There's quite a bit happening here, so we'll step through each thing:

First is setting the user data segments. Here, the user data segment selector is 0x20 for Ring 3, with a Descriptor Privilege Level (DPL) of 3. The Requested Privilege Level (RPL) is also 3, or 0x03. Taking the OR of both gives us 0x23. Remember that Ring 0 is kernel level while Ring 3 is the user level in this case. Doing this is vital to avoid a general protection fault that would immediately occur by having SS point towards a kernel segment (DPL=0).

Second, we build out a frame in the layout IRET expects when it is called. These values will be popped when IRET is called. set_kernel_stack() sets the SS/ESP0 as part of the TSS component we talked about earlier. We can finally see it in use here.

Third, we actually drop into user mode with iretd! The Current Privilege Level (CPL) becomes 3, and we start executing at the (a) label above, which is executed as user mode.

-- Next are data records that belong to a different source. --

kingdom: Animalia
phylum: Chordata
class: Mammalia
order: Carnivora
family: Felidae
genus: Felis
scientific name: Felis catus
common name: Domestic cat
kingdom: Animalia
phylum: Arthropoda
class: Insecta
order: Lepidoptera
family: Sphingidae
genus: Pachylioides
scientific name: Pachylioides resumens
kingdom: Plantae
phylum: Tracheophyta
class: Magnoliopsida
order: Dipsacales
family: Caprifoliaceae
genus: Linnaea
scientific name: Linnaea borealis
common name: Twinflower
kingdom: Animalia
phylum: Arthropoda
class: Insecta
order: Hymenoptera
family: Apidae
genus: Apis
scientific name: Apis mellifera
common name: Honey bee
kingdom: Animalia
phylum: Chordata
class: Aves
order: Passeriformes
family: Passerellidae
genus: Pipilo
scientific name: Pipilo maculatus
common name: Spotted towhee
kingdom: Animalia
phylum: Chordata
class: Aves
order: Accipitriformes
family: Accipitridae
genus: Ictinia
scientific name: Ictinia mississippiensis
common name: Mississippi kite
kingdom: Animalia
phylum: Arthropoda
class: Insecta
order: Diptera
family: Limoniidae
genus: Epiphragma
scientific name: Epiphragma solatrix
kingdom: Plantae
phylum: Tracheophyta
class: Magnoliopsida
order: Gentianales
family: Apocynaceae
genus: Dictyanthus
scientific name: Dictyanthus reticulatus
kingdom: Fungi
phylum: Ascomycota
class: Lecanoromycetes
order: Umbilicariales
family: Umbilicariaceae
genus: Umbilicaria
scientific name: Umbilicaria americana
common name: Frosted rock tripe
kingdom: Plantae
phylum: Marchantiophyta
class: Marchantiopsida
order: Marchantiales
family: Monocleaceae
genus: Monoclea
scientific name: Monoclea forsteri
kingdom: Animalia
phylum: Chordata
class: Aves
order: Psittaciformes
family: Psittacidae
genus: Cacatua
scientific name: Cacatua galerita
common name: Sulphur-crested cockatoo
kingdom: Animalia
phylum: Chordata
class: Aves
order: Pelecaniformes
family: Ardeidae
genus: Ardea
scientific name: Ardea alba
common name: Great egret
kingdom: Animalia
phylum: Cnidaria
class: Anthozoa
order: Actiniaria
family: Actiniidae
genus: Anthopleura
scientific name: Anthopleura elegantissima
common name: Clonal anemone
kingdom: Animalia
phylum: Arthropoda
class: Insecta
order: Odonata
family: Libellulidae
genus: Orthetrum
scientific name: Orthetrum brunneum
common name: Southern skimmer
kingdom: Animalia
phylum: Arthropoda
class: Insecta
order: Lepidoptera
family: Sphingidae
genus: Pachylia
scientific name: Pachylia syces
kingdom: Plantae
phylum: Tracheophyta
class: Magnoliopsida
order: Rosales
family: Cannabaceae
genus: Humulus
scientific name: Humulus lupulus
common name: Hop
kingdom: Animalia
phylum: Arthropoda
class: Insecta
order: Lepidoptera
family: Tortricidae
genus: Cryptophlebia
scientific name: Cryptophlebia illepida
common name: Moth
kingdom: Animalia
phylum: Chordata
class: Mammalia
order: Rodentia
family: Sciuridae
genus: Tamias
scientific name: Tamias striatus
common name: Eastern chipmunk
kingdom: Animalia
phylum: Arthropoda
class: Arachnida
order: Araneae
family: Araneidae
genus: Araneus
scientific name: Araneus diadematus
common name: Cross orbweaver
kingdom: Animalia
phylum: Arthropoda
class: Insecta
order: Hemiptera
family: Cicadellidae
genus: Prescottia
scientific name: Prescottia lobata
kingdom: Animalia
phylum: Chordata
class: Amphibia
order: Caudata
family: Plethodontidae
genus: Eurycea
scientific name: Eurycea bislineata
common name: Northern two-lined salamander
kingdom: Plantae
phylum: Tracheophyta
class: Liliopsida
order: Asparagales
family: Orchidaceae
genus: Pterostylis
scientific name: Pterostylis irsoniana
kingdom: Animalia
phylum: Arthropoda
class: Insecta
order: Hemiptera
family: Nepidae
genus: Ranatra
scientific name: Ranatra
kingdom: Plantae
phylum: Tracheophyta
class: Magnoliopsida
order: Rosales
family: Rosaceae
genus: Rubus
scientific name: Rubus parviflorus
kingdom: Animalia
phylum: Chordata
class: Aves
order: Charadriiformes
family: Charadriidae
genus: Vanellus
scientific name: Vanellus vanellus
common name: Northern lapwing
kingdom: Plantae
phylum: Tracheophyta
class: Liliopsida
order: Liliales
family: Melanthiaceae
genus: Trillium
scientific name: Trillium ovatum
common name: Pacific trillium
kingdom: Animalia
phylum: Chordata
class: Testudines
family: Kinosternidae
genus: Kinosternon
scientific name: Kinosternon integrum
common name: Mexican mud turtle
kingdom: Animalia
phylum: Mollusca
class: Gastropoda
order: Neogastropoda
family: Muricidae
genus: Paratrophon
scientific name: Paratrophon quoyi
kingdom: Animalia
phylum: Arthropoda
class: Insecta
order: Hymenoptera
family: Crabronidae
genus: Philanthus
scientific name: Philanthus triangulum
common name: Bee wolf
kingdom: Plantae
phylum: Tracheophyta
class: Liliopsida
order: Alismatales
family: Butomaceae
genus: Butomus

Fourth, is the label (a) which is our actual user code that runs! Right now it just calls an interrupt and falls into an infinite loop.

Demo

So now comes the demo part! From the code in the last section, we can see all components we've created earlier being tested:

IRET will drop us to usermode, where we can call int 0x33 once to make sure our system calls are handled correctly. It should update the kernel and return back to user mode.
The user application runs an infinite loop. If our PIT wasn't working, it wouldn't be able to preempt the user process and thus the kernel will never be able to regain control from a faulty process.
In both cases, the interrupt needs to use the TSS correctly for the kernel stack.
As an added bonus, keyboard interrupts should be handled correctly too

Conclusion

We're almost to the end. All we have left is to build out actual user programs and add the ability to run more than one process.